My prep times typically tend to be three times longer than what recipes claim they should be, but still, I thought I could throw this together in an hour. Three hours later (a good portion of which was spent looking for cherries), I was done. When making the dressing, I used the four-egg-yolks option. I also used gluten-free flour. If you make this, note that when the recipe calls for adding the fruit to the dressing, you’ll also want to remember to add the marshmallows. I forgot to add the crystallized ginger and only noticed that when I was cleaning up, so I undid my careful plastic wrap job, folded in the ginger, and put it back in the fridge. (In the end, I couldn’t even taste the ginger.)

Gulley doesn’t specify if you are supposed to unmold this dish, but after putting the mold in a bath of warm water, I unmolded it onto a plate. It looked rather unappealing, partly because the warm water melted the outer layer a bit. I also forgot to save some of the nuts, cherries, and ginger to sprinkle on the top, which might have helped a little with presentation.

Although I did not have ready access to a current-day UW–Madison freshman, I do have a UW–Madison senior living in my house (physics major Andrew Barnes x’24). I figured he would do to provide a contemporary student perspective on this 1950s recipe and informed him that he was required to be a food critic. As the ingredients sat on the counter for a few days while I gathered the motivation to make the recipe, Andrew eyed the fluorescent green and red cherries with a sense of dread. Once I made and tasted the dressing, I mentioned that I was having second thoughts about the dry mustard and vinegar. “Don’t worry,” he said. “We’ll get through this together.” (He is surprisingly reassuring for an undergrad.)

Andrew’s Reaction:
Andrew commented that the unmolded salad looked “lumpy,” or, more specifically, like “a sad corpse of a ghost and its remaining ectoplasm that it left behind.” His take: “It’s initially smooth with a mild marshmallow flavor — a pretty okay dessert, if unappealing in appearance.

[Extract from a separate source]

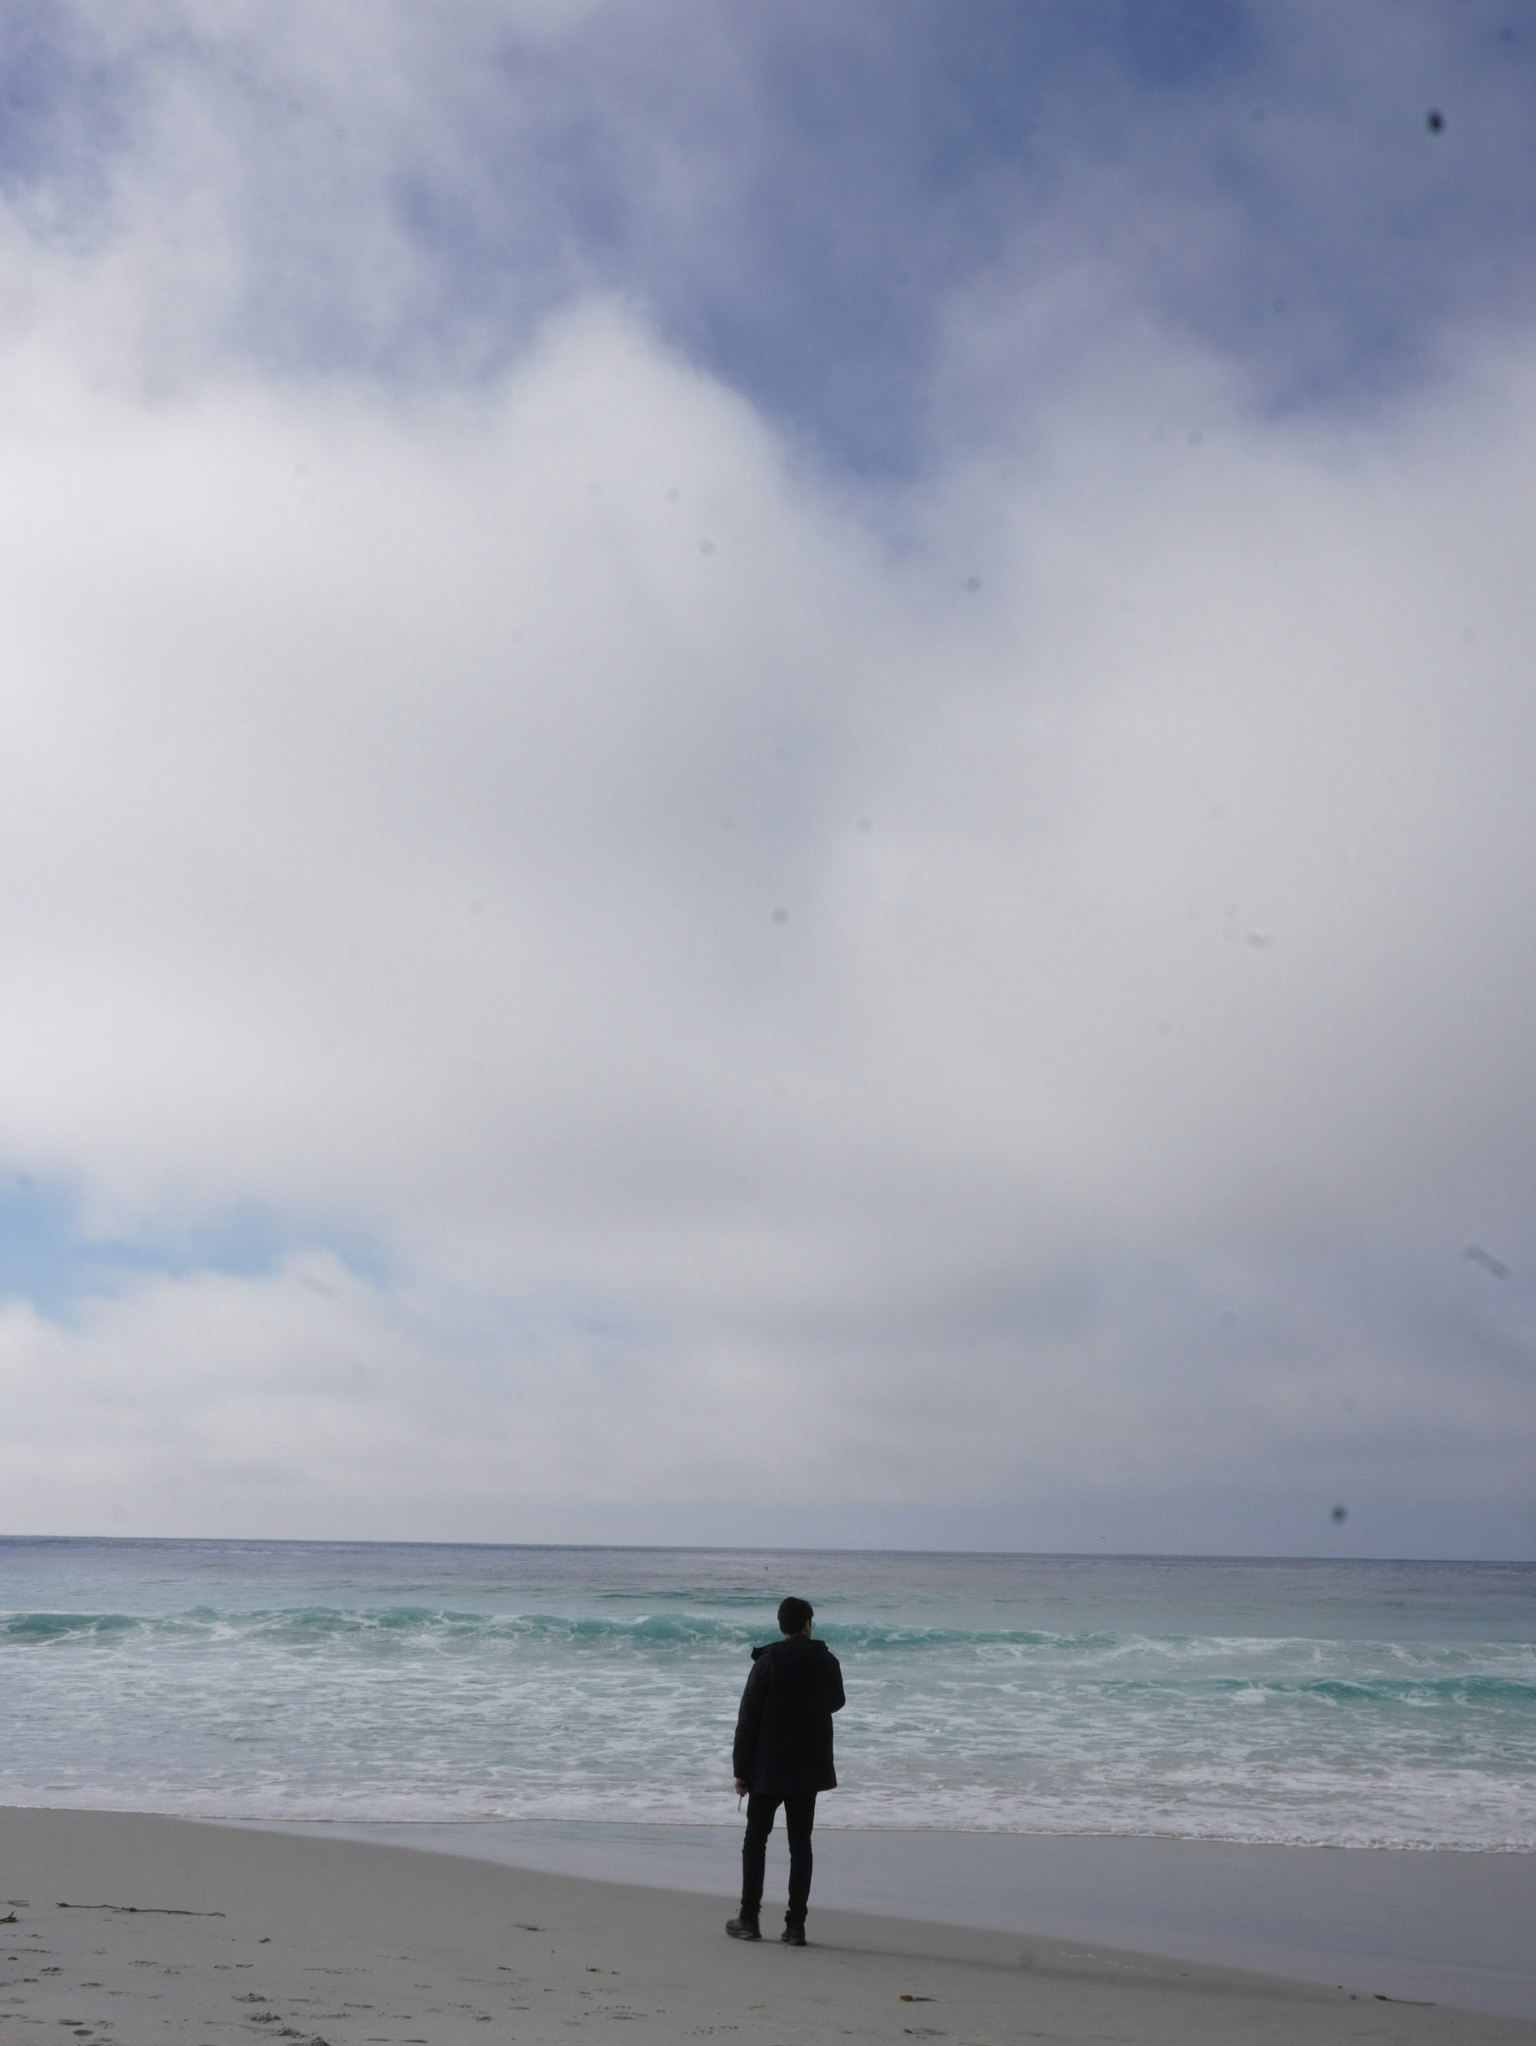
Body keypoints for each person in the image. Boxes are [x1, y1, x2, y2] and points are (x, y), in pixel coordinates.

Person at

It has an interesting texture with a nice little bit of crunch from the nuts — but the aftertaste! You begin to taste the vinegar and mustard in the back of your throat. [Insert coughing sounds here.] It tastes like you just gargled barbed wire. It’s disjointing between the mild fluffy taste and a bitter, acidic sensation that makes me think I just ate poison that was disguised as a treat. It tastes like the secret ingredient is battery acid.” The final analysis: “Marshmallow Fluff would be half the effort and twice as good.”

Niki’s reaction:
I largely agree with Andrew, though without as much of the typical Zoomer/Millennial love for hyperbole. I found myself picking out the red and green candied cherries and leaving them on the plate. The regular cherries, the pineapple, the nuts, and the sweetness of the dressing were good, but the strong vinegar aftertaste and throat feel was alarming and persistent. One benefit, however, was that this “salad” was strangely satiating. As a Boomer with a guilty weakness for old-fashioned desserts like Pink Fluff, I could easily consume half a batch at one sitting, probably because one’s stomach doesn’t register it as actual food. That was impossible to do with this recipe. I had one normal-sized serving and called it quits. Perhaps Gulley was on to something after all, and the reason for the vinegar was to balance what could have been an overly sweet dish. But a cup? I checked the recipe to make sure that I hadn’t misread it. Nope. He calls for a cup, with a concession to the sharpness of the suspect ingredient in the form of an option to use ¾ cup vinegar with ¼ cup water (which I did).

If you are craving a Christmas Fluff for your holiday table, you’ll find lots of updated versions on the internet involving the requisite red and green candied fruit and even the addition of crushed candy canes. They tend to rely on instant pudding and the ingredient favored by Fluff lovers and moms everywhere: Cool Whip, which was not available to Gulley, because it wasn’t invented until 1966. My advice is to go with one of those newer, updated recipes.

Bottom line: In a refinement of Andrew’s analysis, I’d say the regular Fluff recipes would take one-tenth of the time and taste five times as good.